→ Exercise
How many lines of the listing below contain "加强师德教育"? State the number alone.

→ Input data
###
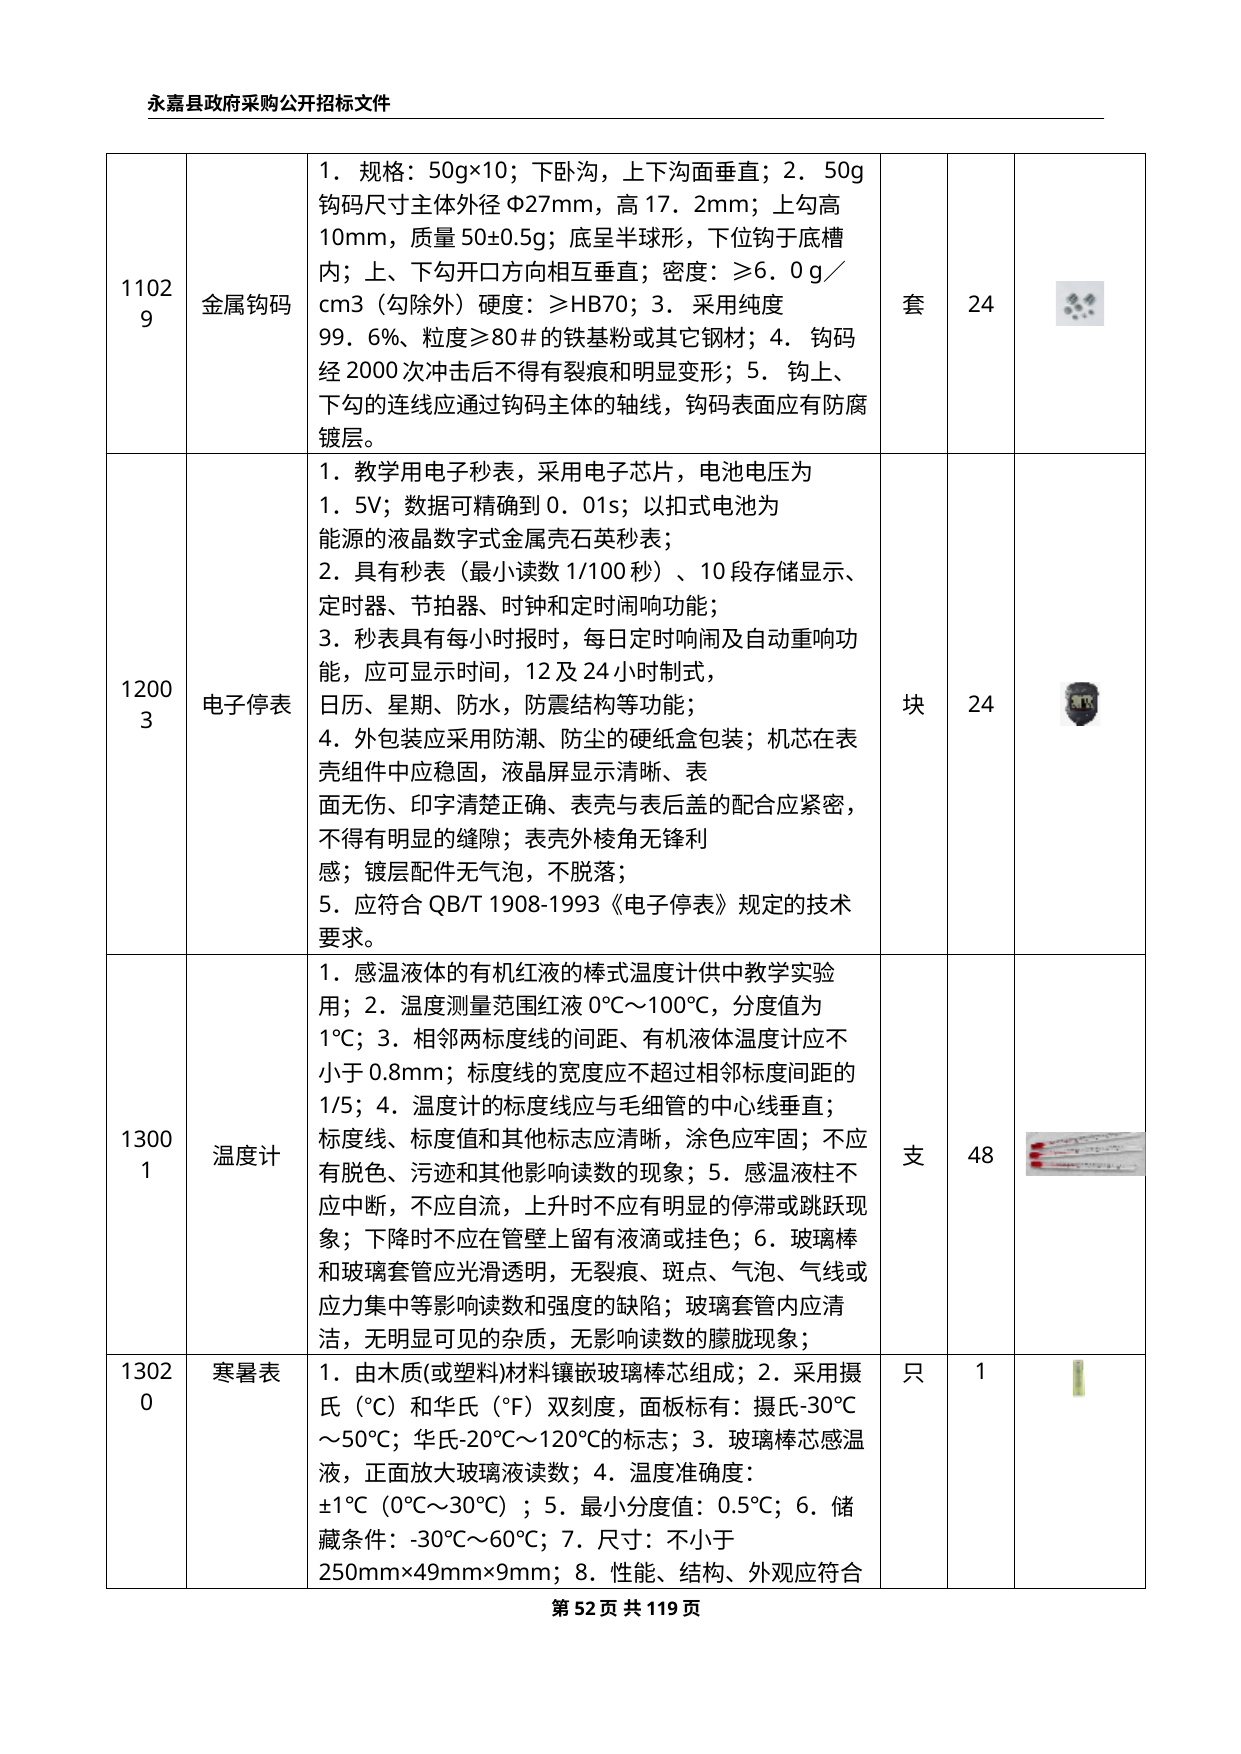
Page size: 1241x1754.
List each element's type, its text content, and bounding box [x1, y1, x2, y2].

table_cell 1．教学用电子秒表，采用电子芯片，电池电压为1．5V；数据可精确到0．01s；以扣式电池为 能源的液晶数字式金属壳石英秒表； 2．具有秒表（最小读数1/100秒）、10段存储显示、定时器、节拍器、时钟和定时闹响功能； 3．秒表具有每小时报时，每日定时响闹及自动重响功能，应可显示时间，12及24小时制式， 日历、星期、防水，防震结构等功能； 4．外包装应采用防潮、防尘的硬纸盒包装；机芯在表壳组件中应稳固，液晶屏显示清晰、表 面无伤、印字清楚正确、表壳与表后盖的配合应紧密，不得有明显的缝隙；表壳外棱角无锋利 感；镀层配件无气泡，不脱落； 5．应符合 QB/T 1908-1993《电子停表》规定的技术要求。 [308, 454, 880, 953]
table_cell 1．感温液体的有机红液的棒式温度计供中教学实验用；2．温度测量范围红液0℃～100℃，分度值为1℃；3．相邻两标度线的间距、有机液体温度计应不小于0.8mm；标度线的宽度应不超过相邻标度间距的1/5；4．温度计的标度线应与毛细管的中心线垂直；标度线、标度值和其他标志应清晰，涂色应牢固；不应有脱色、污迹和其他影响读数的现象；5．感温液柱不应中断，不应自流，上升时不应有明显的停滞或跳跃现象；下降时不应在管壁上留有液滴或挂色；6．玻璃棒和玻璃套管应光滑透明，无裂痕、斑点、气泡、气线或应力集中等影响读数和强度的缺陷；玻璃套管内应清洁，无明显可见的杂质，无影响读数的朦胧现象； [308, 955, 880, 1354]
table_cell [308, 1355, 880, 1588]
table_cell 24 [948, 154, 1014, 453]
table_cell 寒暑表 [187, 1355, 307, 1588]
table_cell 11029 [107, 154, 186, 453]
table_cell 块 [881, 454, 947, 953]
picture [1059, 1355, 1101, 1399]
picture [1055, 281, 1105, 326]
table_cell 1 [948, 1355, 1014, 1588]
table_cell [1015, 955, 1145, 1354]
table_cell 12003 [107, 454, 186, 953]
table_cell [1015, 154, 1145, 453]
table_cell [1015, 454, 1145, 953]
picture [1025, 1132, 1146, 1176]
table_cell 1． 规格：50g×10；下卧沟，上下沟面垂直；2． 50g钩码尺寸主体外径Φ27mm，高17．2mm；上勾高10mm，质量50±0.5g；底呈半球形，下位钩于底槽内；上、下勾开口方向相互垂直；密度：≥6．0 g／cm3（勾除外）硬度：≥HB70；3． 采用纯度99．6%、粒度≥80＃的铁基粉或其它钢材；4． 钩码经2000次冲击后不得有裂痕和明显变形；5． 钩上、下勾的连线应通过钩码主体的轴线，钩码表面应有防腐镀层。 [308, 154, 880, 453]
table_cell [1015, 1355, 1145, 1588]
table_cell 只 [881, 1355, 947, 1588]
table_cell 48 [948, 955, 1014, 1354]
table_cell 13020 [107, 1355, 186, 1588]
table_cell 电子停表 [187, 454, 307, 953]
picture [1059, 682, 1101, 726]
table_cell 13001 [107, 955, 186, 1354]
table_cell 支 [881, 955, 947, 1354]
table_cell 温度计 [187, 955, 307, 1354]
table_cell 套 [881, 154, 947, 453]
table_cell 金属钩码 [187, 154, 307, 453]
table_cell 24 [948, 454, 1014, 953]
###
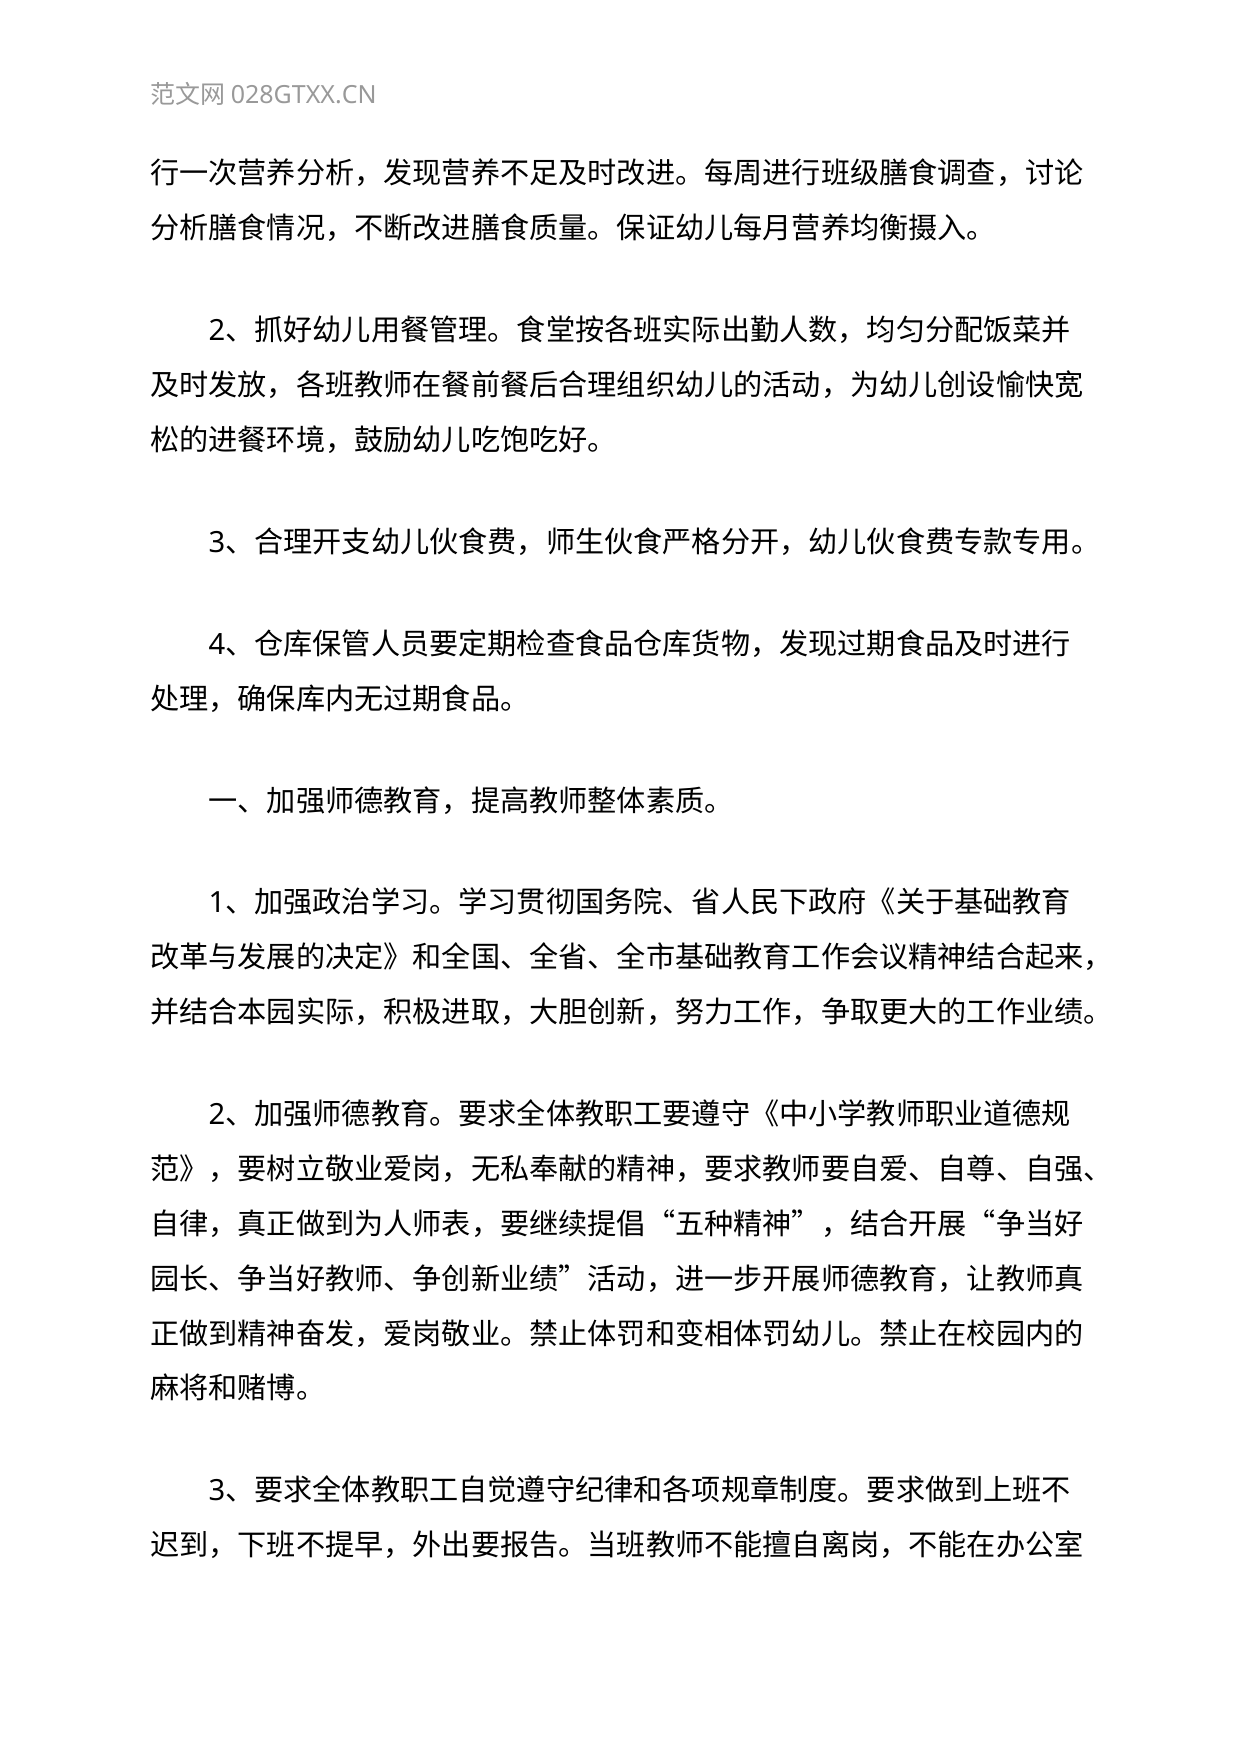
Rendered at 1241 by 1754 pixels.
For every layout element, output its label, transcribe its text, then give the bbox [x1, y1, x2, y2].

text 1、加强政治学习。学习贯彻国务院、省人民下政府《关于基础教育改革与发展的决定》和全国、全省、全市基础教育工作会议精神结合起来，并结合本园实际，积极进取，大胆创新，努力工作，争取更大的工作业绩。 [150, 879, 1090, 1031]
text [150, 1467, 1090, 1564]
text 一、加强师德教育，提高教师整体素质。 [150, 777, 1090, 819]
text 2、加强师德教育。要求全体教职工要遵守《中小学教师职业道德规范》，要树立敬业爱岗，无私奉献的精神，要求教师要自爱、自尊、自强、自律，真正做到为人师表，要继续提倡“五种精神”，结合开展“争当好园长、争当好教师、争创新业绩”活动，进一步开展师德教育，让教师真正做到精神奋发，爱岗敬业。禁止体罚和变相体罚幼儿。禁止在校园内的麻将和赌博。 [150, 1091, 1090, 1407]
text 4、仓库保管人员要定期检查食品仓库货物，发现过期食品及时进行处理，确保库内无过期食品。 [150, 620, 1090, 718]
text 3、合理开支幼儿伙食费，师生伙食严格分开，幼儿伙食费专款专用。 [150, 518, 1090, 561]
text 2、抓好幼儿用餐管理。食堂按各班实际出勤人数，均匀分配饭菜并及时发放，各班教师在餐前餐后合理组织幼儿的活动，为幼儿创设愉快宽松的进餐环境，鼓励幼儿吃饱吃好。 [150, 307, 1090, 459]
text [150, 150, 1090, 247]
###
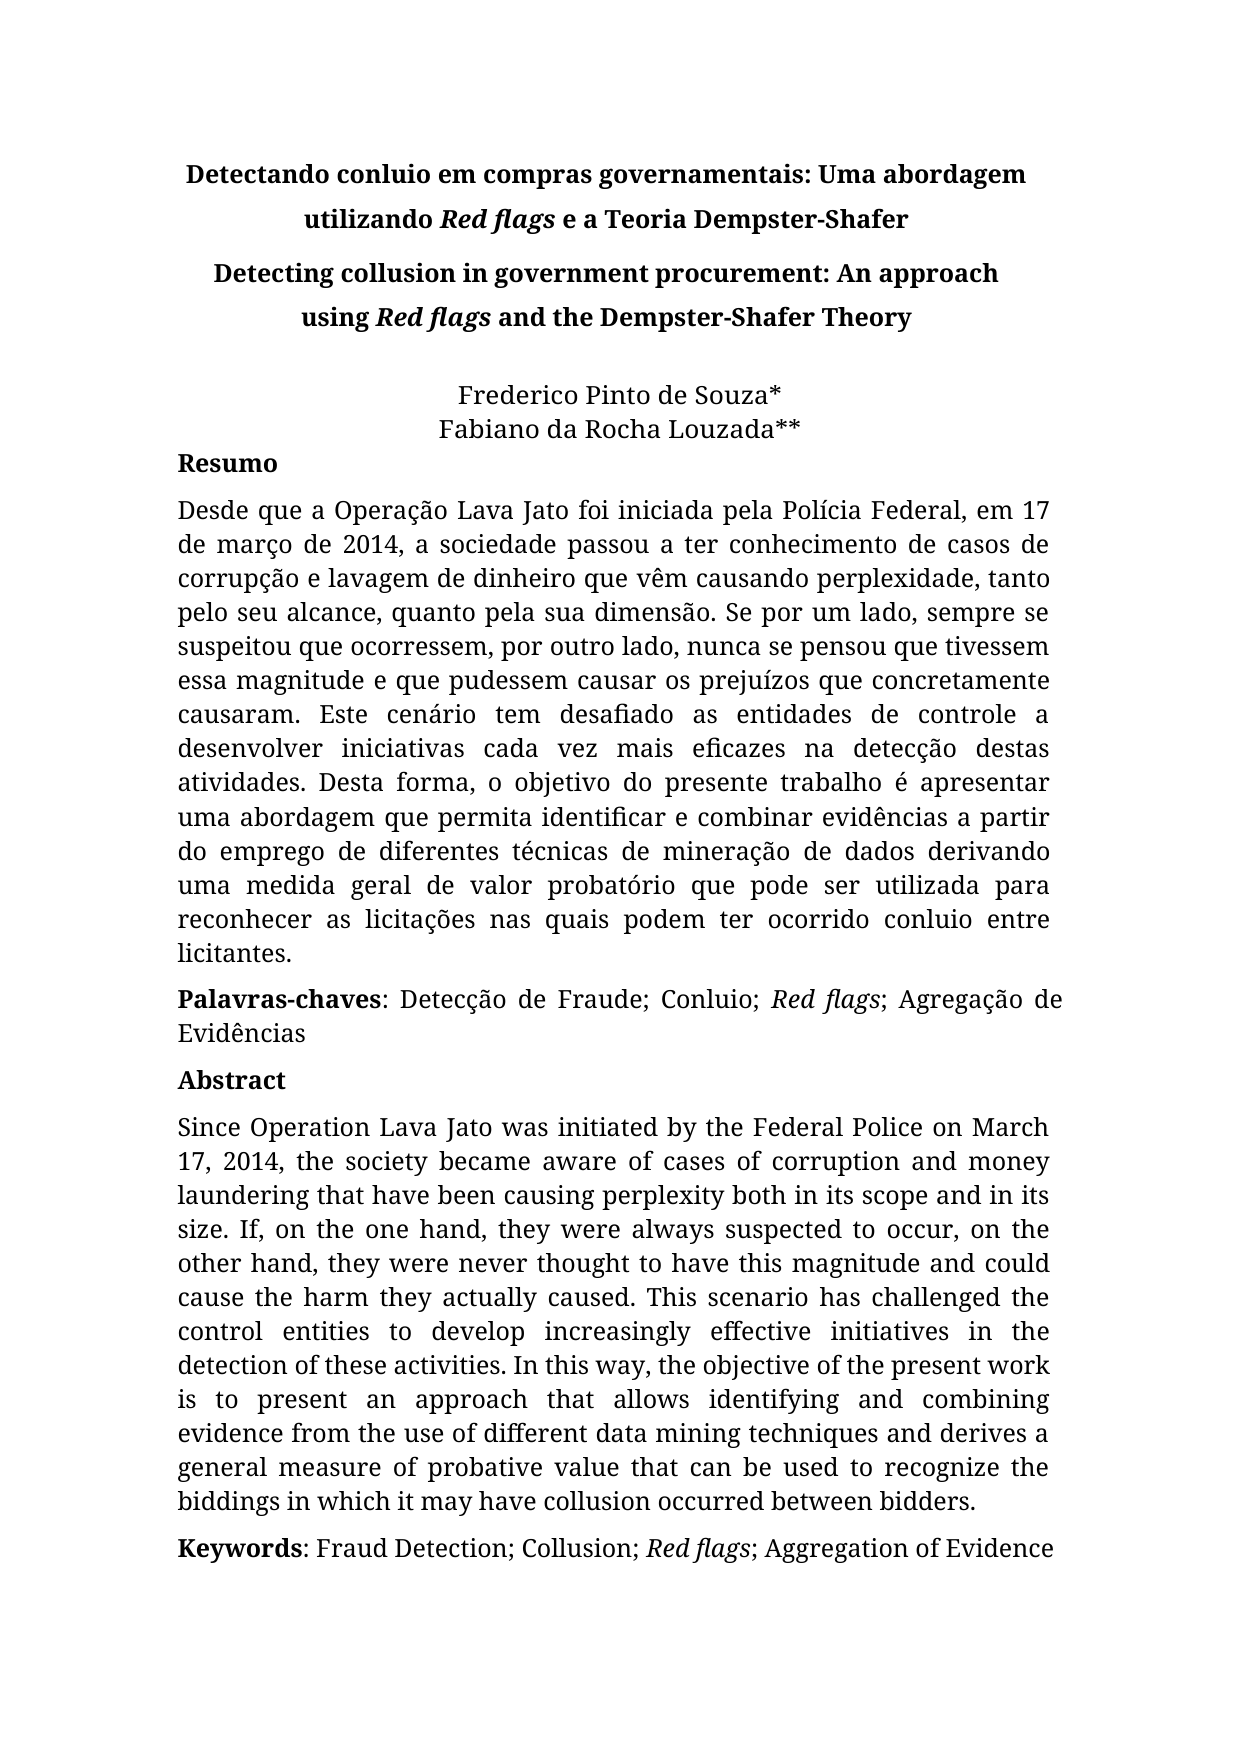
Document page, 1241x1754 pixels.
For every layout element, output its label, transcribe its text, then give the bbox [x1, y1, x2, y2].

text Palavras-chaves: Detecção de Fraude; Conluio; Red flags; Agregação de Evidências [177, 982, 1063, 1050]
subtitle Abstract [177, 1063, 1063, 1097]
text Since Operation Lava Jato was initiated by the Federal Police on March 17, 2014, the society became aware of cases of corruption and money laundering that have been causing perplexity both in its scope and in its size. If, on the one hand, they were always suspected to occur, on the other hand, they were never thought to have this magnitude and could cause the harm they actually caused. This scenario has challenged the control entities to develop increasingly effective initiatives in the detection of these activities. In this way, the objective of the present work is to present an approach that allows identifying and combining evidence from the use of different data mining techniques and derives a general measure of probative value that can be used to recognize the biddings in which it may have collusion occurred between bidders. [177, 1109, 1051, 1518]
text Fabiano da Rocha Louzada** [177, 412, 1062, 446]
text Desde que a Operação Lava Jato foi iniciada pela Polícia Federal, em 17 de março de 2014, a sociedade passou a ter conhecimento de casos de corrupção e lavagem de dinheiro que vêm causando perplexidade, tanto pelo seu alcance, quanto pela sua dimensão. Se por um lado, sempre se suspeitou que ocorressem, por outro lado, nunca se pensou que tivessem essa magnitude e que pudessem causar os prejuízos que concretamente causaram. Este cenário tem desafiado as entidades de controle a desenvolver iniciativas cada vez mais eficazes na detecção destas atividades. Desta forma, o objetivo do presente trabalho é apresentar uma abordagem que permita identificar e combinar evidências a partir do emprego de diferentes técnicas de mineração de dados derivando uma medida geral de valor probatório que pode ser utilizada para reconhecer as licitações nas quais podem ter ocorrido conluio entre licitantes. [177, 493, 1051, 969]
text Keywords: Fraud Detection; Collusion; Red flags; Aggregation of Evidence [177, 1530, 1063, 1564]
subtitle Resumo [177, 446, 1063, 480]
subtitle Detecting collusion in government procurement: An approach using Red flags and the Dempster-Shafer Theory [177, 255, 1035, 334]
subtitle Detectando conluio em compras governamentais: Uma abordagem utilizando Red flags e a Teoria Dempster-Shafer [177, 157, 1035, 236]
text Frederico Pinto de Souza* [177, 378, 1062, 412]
###
→ Solution for this task
2